Your answer is to be every line of the material that includes the string "TASK".

Input data:

···

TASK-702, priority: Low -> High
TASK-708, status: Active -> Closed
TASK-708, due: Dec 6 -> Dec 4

···

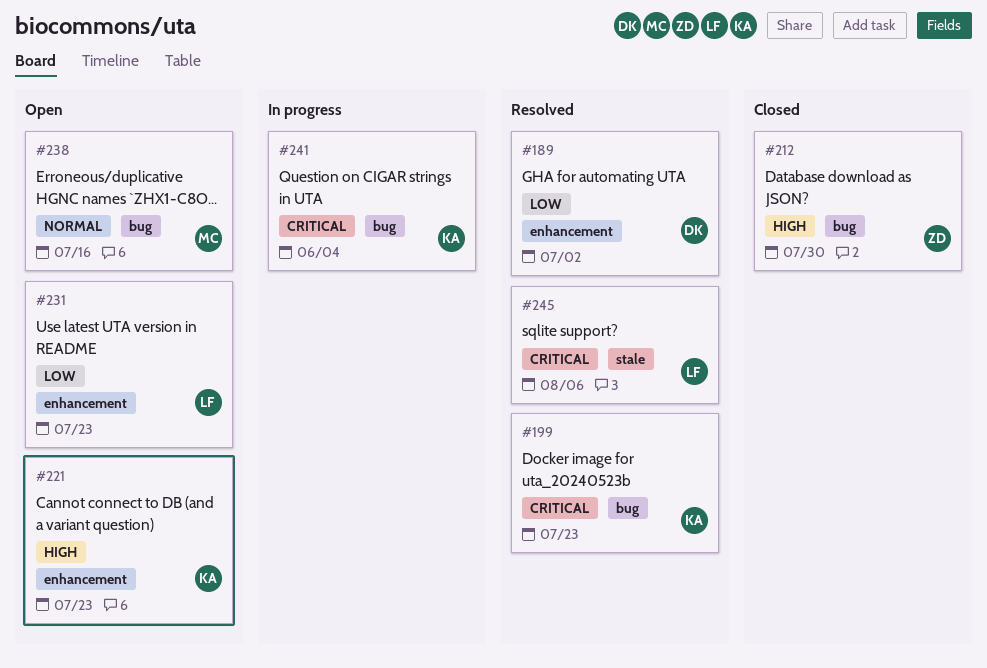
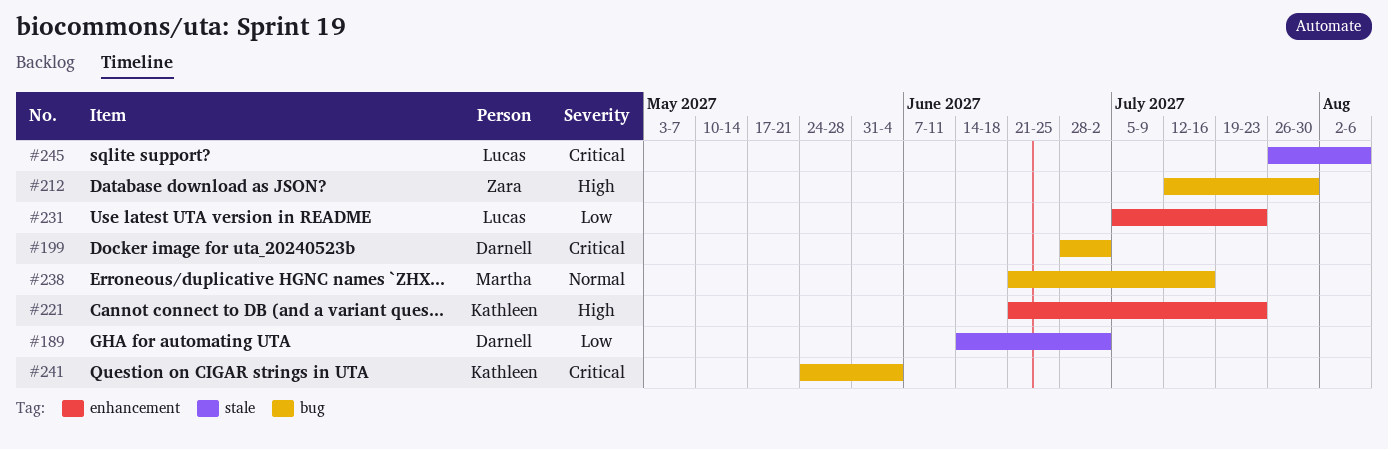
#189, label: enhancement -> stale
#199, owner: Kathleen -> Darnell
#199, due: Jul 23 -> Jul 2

···

Answer box:
TASK-702, priority: Low -> High
TASK-708, status: Active -> Closed
TASK-708, due: Dec 6 -> Dec 4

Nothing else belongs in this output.